Any signs of tiredness disappeared at the start of the third movement, the most exciting and energetic of the three. Baltacıgil tucked in eagerly, like a schoolboy reaching for a second slice of cake. He kept the energy building all the way up to Dvorak’s deliciously drawn-out finale, bringing the audience to its feet as the last notes faded.

The second half of the program featured two 20th century pieces inspired by natural environments. Varèse’s Déserts was written after the composer visited New Mexico, while Debussy’s La Mer commemorates the composer’s love of the ocean. Speaking from the stage to introduce the two works, Morlot emphasized the power of both pieces to evoke the sensory of experience of these natural environments. “They were inspired by the same journey…by the memory of being in those landscapes.”

An innovator constantly in search of new musical timbres, Varèse was one of the first composers to experiment with electronic sounds. Déserts was one of the products of his tinkering. In its original form, the piece alternated between snippets of electronic tape and music performed by a chamber orchestra of percussion, piano, woodwinds, and brass. Though Thursday’s concert featured a later version without the tape, it’s easy to imagine the work’s jagged melodic snippets and clusters of percussion juxtaposed with early electronic sounds.

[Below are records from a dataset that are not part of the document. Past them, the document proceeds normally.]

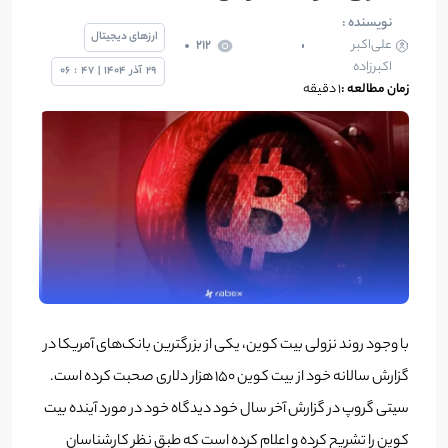
نویسنده :
ارزهای دیجیتال
علی‌اکبر
212
اکبرزاده
29
آذر
1404
|
47
:
06
زمان مطالعه :
1 دقیقه
با وجود روند نزولی بیت کوین، یکی از بزرگترین بانک‌های آمریکا در
گزارش سالانه خود از بیت کوین 150 هزار دلاری صحبت کرده است.
سیتی گروپ در گزارش آخر سال خود دیدگاه خود در مورد آینده بیت
کوین را تشریح کرده و اعلام کرده است که طبق نظر کارشناسان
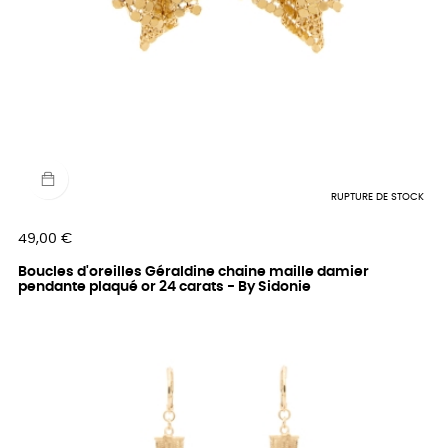
RUPTURE DE STOCK
Prix
49,00 €
Boucles d'oreilles Géraldine chaine maille damier
pendante plaqué or 24 carats - By Sidonie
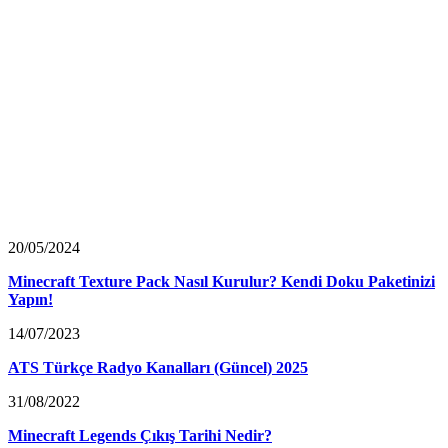
20/05/2024
Minecraft Texture Pack Nasıl Kurulur? Kendi Doku Paketinizi
Yapın!
14/07/2023
ATS Türkçe Radyo Kanalları (Güncel) 2025
31/08/2022
Minecraft Legends Çıkış Tarihi Nedir?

Though Déserts is abstract, lacking any suggestion of a melodic theme, it doesn’t take a huge leap of the imagination to envision the desert’s stark landscape in the piece’s collection of sounds. Percussion plays a primary role in the work, which requires a veritable army percussion instruments, from woodblocks and chimes to gongs, timpani, and a dozen drums of all sizes.

It was a treat to watch Seattle Symphony’s team of percussionists in action, briskly moving between instruments across Benaroya’s vast stage. A gigantic metal sheet made a shimmering sound when struck, evoking wavering mirages tucked in the desert’s heat waves. Snare drums positioned across the stage from each other traded volleys of taps and patters. Meanwhile, reedy woodwind notes wove between majestic columns of brass sound, which towered overhead like stone monoliths.

Like the ever-changing ocean it depicts, Debussy’s La Mer is restless, shifting through a spectrum of moods and vivid musical imagery. This is a piece that’s meant to be experienced live. Under Morlot’s baton, Debussy’s music leapt to life, full of joyous energy, with melodies and colors flowing across the stage and through the auditorium.

La Mer unfolds slowly with a first movement that evokes a morning on the open sea. Snippets of melodies are heard as the ocean awakens. Particularly tantalizing were brief solo passages by concertmaster Alexander Velinzon and English hornist Stefan Farkas. Morlot and the orchestra emphasized Debussy’s unusual rhythmic patterns, evoking frolicking waves illuminated by sunbeams peeking through the clouds.

Full of quicksilver scales and chromatic runs, the second movement showcased the Seattle Symphony’s string section. Emphatic harp plucks and swooping passages accompanied the swirling string melodies. The excitement reached its peak in the third movement, which depicts the clash of wind and water. Under Morlot’s direction, I could both see and hear Debussy’s waves rippling through the orchestra from section to section.

Seattle Symphony continues the concert season with Carl Orff’s 1936 masterpiece for orchestra and chorus, Carmina Burana. The work’s famous “O Fortuna” movement has been used in countless films and TV shows. The symphony presents three performances of Carmina Burana this week from April 3 – 6.